Just because one immigrant is a criminal doesn’t mean all immigrants are criminals… just like one criminal President doesn’t make all the 44 others criminals.
— Ed Krassenstein (@EdKrassen) January 21, 2019
I’m thinking, like the one they used for Hannibal Lecter. Except, let’s not put in holes that allow us to hear him speak
— Howard ✡. 🟦🇮🇱 (@HowardA_AtLaw) January 22, 2019
*Conspicuously neglects to mention the mass murder of 58 people in Las Vegas, Nevada, committed by an American.*
WALLS WILL NOT STOP THAT.
— BrooklynDad_Defiant!☮️ (@mmpadellan) January 21, 2019
https://twitter.com/nmalick75/status/1087501481752825856
He’s called immigrants seeking asylum an “infestation” and characterizes those south of the border as rapists, murderers, criminals, and drug dealers. But the actual evidence shows that undocumented immigrants commit less crimes on average than American citizens.
— Eugene Gu, MD (@eugenegu) January 21, 2019
First we need to get to the bottom of you and your family’s criminal activities and your lying and false statements to the American public..we don’t want a criminal misappropriating our tax dollars
— Karena (@MyKarenas) January 22, 2019
https://twitter.com/45RAPEDKATIE/status/1087495836181893121
Perhaps the best reply came in the form of a graphic depicting how Dr. Martin Luther King Jr. himself would respond to President Trump were the civil rights leader still alive today.
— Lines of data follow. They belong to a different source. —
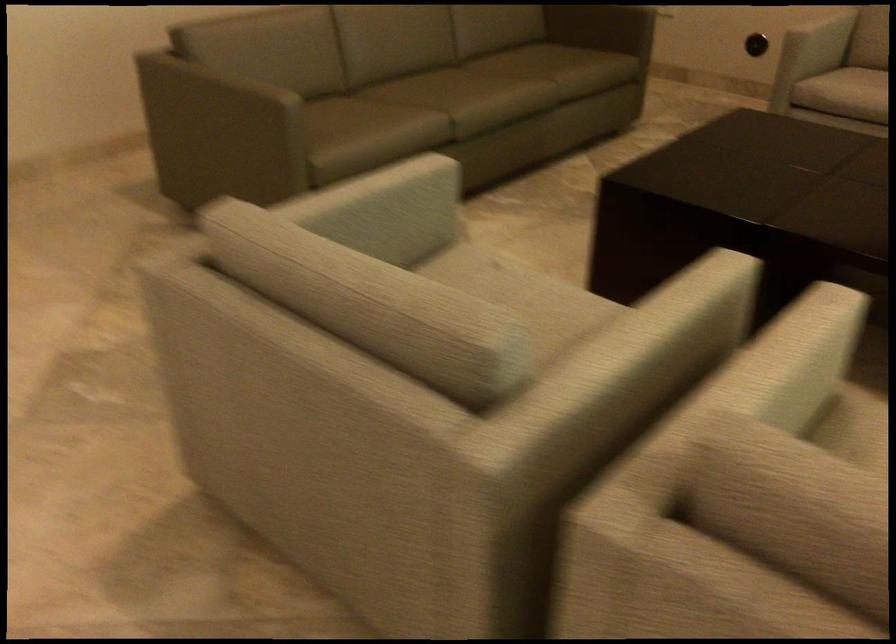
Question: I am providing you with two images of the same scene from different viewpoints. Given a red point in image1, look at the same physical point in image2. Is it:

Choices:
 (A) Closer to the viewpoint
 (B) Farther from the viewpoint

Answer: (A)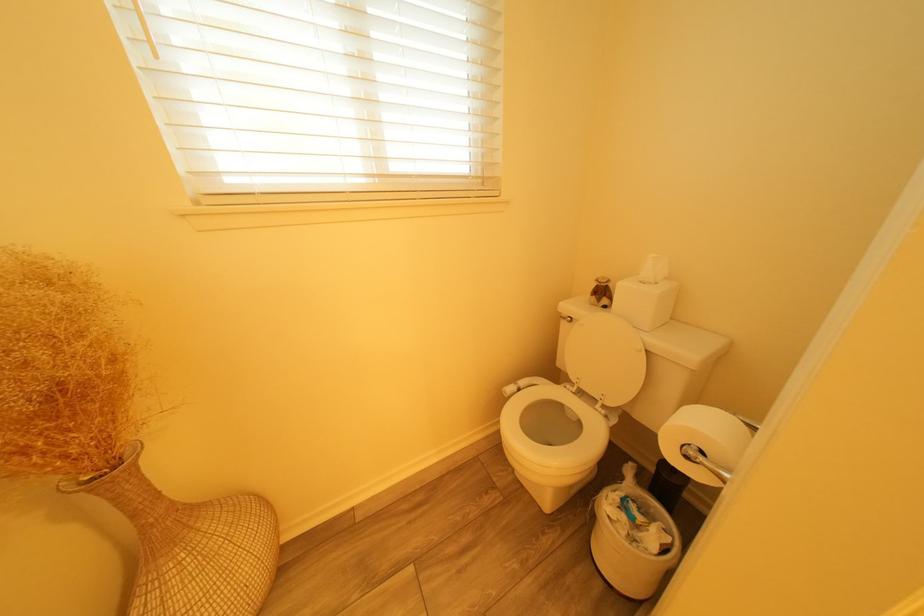
Where is `white toilet lid`? white toilet lid is located at coordinates (602, 355).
— ALBΞRT MacGloan (@AlbertMacGloan) January 21, 2019
There’s really no need to imagine how Martin Luther King Jr. would react to Trump’s racist wall rhetoric. Dr. King’s life was dedicated to bringing people together, and he made his thoughts on walls meant to create artificial divisions between humans known when he first laid his eyes on the Berlin Wall in Germany in 1964.
“For here, on either side of the Wall, are God’s children and no man-made barrier can obliterate that fact” – Martin Luther King, Jr (Berlin, 1964).
Only a president as malicious and purposefully bigoted as Trump would even imagine sending such a tweet on MLK day. Mueller should indict him today in Dr. King’s memory.